Now, I don’t want to get too down on Prado’s plate approach, as it may simply be the case that he has a hard time differentiating strikes from balls, inside from out, and there’s not much he can do about it. I doubt that is the case, but it’s at least a plausible explanation. However, if it’s possible for him to do so, Prado could definitely see a large spike in his productivity if he was more intelligently selective. He gets himself into far too may 0-1 counts by taking pitches he could rake and then he swings at far too many poor pitches in hitters counts where he should be selective and wait for a pitch. Even putting aside the holes he gets himself in, Prado should be looking for inside pitches to drive in favorable and early counts much more. When he’s ahead in the count he should lay off outside pitches, and then only leverage his ability to slap the ball into right field when he gets behind in the count, not when he’s ahead in the count.
Prado has obviously been a great player during his tenure for the Braves. I’m simply saying that given his talent level, he could actually be an even better hitter.
edit: Here is a great video showing why Martin is so deadly on inside pitches. Look at how fast he clears the head of the bat. He doesn’t even really start his swing until the ball is around 15 feet away, but still gets the head of the bat all the way around on a fastball and pulls it.
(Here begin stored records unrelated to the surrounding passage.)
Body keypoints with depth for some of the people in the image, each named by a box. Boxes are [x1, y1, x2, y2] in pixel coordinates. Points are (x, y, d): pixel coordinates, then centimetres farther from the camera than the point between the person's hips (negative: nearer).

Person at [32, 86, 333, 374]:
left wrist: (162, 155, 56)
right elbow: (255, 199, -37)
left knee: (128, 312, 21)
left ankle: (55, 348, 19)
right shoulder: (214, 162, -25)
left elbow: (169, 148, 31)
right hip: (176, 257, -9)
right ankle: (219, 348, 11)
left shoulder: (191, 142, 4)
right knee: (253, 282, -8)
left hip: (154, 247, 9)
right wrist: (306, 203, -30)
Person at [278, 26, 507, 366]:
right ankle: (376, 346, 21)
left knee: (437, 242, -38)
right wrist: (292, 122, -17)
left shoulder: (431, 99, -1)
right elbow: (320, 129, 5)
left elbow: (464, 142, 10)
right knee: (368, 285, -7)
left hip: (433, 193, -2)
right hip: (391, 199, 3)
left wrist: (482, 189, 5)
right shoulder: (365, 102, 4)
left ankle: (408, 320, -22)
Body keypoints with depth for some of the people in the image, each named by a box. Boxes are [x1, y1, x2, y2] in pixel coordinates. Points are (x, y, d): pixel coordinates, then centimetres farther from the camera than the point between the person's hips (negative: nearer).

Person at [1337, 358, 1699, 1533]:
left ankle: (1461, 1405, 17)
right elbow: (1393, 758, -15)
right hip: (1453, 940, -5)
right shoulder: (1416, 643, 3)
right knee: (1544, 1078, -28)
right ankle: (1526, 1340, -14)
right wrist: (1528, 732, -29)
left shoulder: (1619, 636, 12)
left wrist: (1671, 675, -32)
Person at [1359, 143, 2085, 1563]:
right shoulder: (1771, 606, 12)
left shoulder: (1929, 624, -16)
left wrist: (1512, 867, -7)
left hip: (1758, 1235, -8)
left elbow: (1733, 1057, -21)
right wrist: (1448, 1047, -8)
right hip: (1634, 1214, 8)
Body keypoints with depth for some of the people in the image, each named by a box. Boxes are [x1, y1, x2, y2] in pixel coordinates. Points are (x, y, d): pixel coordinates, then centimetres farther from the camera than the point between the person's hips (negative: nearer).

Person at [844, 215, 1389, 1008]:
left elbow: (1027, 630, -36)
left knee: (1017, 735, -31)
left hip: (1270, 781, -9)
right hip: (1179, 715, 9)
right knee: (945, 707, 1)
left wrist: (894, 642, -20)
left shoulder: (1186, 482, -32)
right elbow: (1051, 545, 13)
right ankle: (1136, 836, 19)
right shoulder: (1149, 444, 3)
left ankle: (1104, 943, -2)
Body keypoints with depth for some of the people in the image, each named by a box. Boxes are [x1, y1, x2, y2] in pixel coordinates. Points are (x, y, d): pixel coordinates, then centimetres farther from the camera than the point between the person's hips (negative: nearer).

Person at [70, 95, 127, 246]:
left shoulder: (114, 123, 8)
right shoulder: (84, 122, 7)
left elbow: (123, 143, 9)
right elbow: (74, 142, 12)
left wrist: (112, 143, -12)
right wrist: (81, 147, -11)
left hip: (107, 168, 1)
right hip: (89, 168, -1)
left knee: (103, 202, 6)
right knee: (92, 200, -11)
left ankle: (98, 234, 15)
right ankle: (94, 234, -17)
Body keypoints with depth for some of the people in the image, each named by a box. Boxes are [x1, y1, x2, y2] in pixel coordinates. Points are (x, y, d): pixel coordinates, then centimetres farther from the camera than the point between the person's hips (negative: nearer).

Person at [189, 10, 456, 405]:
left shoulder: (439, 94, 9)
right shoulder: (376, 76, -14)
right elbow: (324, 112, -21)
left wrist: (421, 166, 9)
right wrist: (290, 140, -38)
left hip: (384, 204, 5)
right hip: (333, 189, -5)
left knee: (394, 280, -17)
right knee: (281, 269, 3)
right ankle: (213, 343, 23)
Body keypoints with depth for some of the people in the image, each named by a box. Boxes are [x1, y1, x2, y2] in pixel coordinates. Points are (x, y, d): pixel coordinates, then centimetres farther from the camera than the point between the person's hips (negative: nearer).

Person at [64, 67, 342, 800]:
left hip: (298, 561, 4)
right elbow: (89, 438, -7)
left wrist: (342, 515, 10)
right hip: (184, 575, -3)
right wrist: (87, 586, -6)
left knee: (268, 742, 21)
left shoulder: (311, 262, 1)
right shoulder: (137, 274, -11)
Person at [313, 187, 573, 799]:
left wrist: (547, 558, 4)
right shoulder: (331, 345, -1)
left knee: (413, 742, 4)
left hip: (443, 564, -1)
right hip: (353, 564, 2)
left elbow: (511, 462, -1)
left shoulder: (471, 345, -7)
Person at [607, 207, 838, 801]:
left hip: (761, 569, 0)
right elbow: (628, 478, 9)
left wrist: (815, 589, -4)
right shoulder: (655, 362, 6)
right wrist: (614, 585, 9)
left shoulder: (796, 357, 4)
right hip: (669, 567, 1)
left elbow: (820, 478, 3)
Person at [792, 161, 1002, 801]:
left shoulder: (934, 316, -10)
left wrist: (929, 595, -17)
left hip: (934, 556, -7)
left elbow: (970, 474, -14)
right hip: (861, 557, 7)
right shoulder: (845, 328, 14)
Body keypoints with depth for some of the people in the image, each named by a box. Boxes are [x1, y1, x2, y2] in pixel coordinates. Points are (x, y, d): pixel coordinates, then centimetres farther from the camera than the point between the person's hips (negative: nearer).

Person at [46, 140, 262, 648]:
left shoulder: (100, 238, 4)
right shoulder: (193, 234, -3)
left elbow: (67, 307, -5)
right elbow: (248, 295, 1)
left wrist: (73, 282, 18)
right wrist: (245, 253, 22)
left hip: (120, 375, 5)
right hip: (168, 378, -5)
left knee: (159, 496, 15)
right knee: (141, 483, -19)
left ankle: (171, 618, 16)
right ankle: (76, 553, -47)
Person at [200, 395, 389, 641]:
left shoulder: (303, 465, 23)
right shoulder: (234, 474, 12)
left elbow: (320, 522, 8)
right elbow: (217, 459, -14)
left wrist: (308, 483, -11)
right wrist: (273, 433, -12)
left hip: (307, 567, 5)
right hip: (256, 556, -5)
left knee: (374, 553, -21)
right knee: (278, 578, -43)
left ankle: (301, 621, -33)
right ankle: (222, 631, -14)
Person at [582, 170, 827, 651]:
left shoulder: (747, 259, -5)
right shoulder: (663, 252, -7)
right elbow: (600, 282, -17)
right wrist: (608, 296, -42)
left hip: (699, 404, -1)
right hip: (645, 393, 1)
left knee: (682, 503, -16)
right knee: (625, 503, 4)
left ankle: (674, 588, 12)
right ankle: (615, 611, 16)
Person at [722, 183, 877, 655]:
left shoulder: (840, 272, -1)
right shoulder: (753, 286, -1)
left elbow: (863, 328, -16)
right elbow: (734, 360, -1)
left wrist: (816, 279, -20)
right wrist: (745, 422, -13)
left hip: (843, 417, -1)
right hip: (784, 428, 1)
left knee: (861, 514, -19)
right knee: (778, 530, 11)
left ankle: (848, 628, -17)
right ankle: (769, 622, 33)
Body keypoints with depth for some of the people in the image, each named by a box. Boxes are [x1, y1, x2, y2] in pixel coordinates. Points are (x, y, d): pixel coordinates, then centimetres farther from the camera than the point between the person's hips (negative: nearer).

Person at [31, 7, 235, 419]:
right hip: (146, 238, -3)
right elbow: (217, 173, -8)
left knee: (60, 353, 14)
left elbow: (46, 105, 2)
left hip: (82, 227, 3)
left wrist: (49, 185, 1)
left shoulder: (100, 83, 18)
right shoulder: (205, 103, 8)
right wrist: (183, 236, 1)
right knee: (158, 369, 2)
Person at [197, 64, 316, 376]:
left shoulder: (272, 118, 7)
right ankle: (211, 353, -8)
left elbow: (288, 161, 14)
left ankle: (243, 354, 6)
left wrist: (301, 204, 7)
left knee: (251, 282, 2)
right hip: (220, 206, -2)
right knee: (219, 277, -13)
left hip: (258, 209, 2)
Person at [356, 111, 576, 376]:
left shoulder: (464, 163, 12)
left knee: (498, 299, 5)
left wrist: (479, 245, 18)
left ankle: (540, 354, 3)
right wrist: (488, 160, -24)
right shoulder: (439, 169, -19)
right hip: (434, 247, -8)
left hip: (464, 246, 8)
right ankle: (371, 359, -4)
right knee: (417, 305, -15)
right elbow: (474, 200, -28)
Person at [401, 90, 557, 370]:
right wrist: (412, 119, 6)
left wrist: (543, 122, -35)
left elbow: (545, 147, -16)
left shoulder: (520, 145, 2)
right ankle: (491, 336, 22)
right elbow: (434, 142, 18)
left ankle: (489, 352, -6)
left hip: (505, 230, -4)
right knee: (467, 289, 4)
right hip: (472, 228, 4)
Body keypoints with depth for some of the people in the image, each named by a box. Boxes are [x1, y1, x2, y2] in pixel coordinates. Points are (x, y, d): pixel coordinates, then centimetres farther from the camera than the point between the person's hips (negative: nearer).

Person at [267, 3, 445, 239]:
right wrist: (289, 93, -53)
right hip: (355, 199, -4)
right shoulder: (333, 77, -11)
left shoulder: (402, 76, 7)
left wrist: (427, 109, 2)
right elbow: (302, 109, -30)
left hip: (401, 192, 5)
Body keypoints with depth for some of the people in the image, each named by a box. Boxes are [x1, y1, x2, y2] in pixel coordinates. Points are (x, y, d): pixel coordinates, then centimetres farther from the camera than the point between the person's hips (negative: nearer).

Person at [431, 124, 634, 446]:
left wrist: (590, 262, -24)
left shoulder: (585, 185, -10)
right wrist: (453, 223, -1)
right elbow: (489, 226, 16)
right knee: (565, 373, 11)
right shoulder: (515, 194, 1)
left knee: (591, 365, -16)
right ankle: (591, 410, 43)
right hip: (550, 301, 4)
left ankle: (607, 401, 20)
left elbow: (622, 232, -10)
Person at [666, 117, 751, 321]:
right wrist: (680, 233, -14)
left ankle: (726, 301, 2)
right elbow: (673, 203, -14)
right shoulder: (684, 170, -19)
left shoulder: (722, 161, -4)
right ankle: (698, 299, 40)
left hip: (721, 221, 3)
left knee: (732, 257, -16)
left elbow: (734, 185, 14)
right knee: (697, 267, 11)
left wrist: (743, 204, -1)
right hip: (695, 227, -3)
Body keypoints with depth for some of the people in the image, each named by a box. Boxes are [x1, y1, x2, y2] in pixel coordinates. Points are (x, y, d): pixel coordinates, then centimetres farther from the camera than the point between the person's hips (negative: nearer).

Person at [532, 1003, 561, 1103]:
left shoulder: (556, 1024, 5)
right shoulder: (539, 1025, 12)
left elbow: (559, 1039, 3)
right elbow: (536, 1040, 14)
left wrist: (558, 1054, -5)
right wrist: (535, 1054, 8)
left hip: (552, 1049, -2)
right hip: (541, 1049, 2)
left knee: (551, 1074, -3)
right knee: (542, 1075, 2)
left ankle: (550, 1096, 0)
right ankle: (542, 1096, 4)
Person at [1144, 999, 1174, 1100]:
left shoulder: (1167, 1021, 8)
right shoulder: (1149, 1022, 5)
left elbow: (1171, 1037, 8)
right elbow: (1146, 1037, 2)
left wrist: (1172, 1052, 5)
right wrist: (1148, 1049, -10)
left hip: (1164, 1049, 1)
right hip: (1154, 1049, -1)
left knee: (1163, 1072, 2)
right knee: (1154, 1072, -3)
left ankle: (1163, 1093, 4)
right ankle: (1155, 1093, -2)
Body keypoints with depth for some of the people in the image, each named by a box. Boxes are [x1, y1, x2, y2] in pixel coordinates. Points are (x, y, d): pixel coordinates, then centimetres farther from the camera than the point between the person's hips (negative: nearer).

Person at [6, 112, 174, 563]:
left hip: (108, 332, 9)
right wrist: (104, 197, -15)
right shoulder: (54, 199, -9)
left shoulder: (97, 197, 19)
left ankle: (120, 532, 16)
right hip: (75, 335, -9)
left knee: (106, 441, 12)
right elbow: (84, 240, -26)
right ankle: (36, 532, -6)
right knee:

edit2: There has been some wondering if Martin just doesn’t get a whole lot of inside pitches to hit, and thus that shapes his outlook, ie because pitchers throw him pitch after pitch outside, he starts looking that way, and is thus surprised when he does get one in his wheelhouse inside and is frozen. Reasonable quandary, but numbers just don’t bear it out. Here is a graph of where he gets pitched:
As we can see, pitchers shy away from the inside part of the plate a tiny bit, but that’s a pretty normal amount for any hitter, and it indicates that Prado is being thrown a pretty fair amount of pitches inside.